La New Plastics Economy è un progetto che dovrebbe durare 3 anni per creare una nuova economia della plastica. Applicando i principi dell’economia circolare e coinvolgendo i principali stakeholders nel ripensare e riprogettare il futuro della plastica, si punta a partire proprio dal packaging. Si parte dunque da un meccanismo di dialogo tra i 40 soggetti aderenti. Poi si punta a creare un protocollo sulla plastica globale e a creare innovazioni rivoluzionarie nel campo. Il report presentato – “The New Plastics Economy: Catalysing action” – non mira a fornire una ricetta risolutiva al problema, ma fissa degli obiettivi: arrivare a riusare o riciclare il 70% degli imballaggi in plastica.
Gli attori della New Plastics Economy che cambieranno l’economia della plastica
Ad aggregare i 40 soggetti aderenti al protocollo New Plastics Economy sono stati Amcor, Coca-Cola, Mars, Unilever e Veolia. Proprio Unilever ha annunciato voler utilizzare solo imballaggi in plastica riusabili, riciclabili o compostabili entro il 2025. Il progetto ha attratto anche due grandi realtà – una italiana e una francese – operanti nel mondo della plastica: Novamont e Danone. Novamont, azienda rinomata soprattutto per la produzione dei sacchetti in plastica biodegradabile Mater-Bi, porterà la sua esperienza nel settore delle bioplastiche e nello sviluppo di imballaggi biobased, riciclabili e compostabili ottenuti dall’integrazione tra chimica, filiera agricola e ambiente, in un’ottica di economia circolare.

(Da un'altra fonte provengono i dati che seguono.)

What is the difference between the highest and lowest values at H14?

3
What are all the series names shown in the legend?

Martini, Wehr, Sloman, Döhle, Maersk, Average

“La gestione delle risorse non deve essere riassunta come una questione di ottimizzazione dei costi, ma come potente fattore di creazione di valore condiviso”, ha dichiarato Emmanuel Faber, CEO di Danone. “Questa convinzione attraversa tutta la nostra attività, è fondamentale per i nostri rapporti con i fornitori, partner e clienti. Danone ha incorporato i principi dell’economia circolare nella sua catena del valore. Siamo estremamente favorevoli alla New Plastics Economy per trasformare le sfide poste dalla plastica oggi in un’opportunità che potrà domani fornire valore. Sono entusiasta che Danone stia assumendo un ruolo di primo piano in questa iniziativa per aiutare a guidare questo cambiamento sistemico”.